Dampfgeglättete Teile sehen deutlich besser aus, ihre Oberflächenbeschaffenheit ist vergleichbar mit der von Spritzgussteilen. (Bild:  Xometry Europe)
Dampfgeglättete Teile sehen deutlich besser aus, ihre Oberflächenbeschaffenheit ist vergleichbar mit der von Spritzgussteilen.
(Bild: Xometry Europe)

Der 3D-Druck ist perfekt für die Produktion von Kleinserien. Bei Kunststoffteilen gibt es aber einen großen Nachteil gegenüber traditionellen Herstellungsverfahren: Die Oberflächen sind meist grob. So hinterlassen Pulverbettschmelzverfahren wie SLS und MJF eine matte, würfelzuckerartige Oberfläche. Beim FDM wiederum zeigen sich deutliche Schichtlinien. Stehen optische Aspekte im Vordergrund, wählen Entwickler daher bislang noch meist andere Verfahren wie Spritzguss, maschinelle Bearbeitung oder Urethan-Gussteile.

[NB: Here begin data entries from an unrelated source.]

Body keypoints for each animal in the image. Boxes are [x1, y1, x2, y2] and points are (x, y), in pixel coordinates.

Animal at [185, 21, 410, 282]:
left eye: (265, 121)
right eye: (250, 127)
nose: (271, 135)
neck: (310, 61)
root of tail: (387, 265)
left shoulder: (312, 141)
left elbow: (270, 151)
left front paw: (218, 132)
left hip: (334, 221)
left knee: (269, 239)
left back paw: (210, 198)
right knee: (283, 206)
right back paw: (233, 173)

Die noch junge Technologie der chemischen Dampfglättung (engl. Vapour Smoothing) verändert die Lage dramatisch. Das Verfahren glättet die Oberfläche von 3D-Drucken und verbessert deren mechanische Leistung durch verdampfte Lösungsmittel. Additiv produzierte Kunststoffe sind damit so gut wie nie zuvor für die Kleinserienproduktion geeignet. Das Nachbearbeitungsverfahren funktioniert bei den meisten 3D-gedruckten Polymeren und Elastomeren.